The protagonists of the film directed by award-winning photographer and director Sigismondi are four women. They wander and dance among flowering hedges in the dreamlike environments created by Tommaso Buzzi. “When I started imagining the new Gucci Bloom campaign, I started from the mystical dimension of feminine sensitivity and its connection with the idea of nature,” says Alessandro Michele. “Anjelica, Florence, Jodie and Susie embody four different ways of being a woman, and perform the ritual of flowers as if they were vestals, while Floria Sigismondi is the priestess behind the camera. Even filming the countryside itself has been a magical experience”.
Luxury or not, many brands have been focusing for quite some time on architectural sets for their advertising campaigns. Just think of Louis Vuitton, who in 2016 shot his spring-summer collection in the iconic Cuadra San Cristóbal by Luis Barragán in Mexico City. The following year, the French brand’s new collection was presented outside the Museum of Contemporary Art in Niterói, Rio de Janeiro, designed by Oscar Niemeyer.
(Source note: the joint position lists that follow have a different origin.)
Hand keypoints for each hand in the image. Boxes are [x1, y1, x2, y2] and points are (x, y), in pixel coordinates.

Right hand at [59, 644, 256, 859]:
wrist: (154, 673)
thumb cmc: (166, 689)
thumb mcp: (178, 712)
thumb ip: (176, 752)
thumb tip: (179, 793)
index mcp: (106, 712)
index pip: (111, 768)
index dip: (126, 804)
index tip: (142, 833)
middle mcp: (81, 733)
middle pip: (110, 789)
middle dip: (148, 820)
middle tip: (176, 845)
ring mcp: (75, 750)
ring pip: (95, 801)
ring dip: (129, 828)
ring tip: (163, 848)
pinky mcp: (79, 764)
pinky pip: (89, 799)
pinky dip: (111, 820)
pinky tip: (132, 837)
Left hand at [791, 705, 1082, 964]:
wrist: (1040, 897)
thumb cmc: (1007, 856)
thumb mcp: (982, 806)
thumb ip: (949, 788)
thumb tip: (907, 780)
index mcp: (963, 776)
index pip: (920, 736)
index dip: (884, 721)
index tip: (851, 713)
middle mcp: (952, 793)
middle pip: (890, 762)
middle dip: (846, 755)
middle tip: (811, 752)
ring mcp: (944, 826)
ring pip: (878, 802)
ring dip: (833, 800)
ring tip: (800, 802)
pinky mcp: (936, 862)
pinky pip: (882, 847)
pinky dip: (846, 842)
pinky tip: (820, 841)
In the same year, Bottega Veneta organized a show in Alberto Burri’s Grande Cretto in Gibellina, a city that became, in 2020, the backstage for the promotion of the exclusive “Hermès Silk” line.
Also in 2016, photographer Annemarieke Van Drimmelen shot for Fendi in the terraces of the open-air theatre of the EUR Palazzo dei Congressi in Rome, designed by Adalberto Libera.
In 2019, CP Company chose to celebrate one of the most important masters of Italian organic architecture, Aldo Loris Rossi, using the Casa del Portuale in Naples as the set for the spring-summer 2020 campaign.
A bold choice, that of CP Company, which distinguishes the brand from the previously mentioned luxury brands. The work of Aldo Loris Rossi, in fact, is much less well known than that of masters such as Barragán, Niemeyer, Libera. Behind the choice of this location lies years of research aimed at transmitting the spirit of the company through the production of images. The same research and curatorial attention that we find today in the Gucci commercial created for the new fragrance.
Besides the individual choices made by companies, it is necessary to reflect today on the theme of the relationship between fashion and architecture. At a time when a reorganization of the discipline and a revision of the role of the architect in society appear necessary, the growing interest of fashion houses towards architecture as a scenography can become an important opportunity for professionals in the sector. Following the principle of cross-pollination between the arts on which Germano Celant has based his entire career, we could imagine a future of interdisciplinary collaborations and advertising campaigns in which architecture is not only the background for a commercial product, but becomes the result of specific research carried out by professionals for the brand.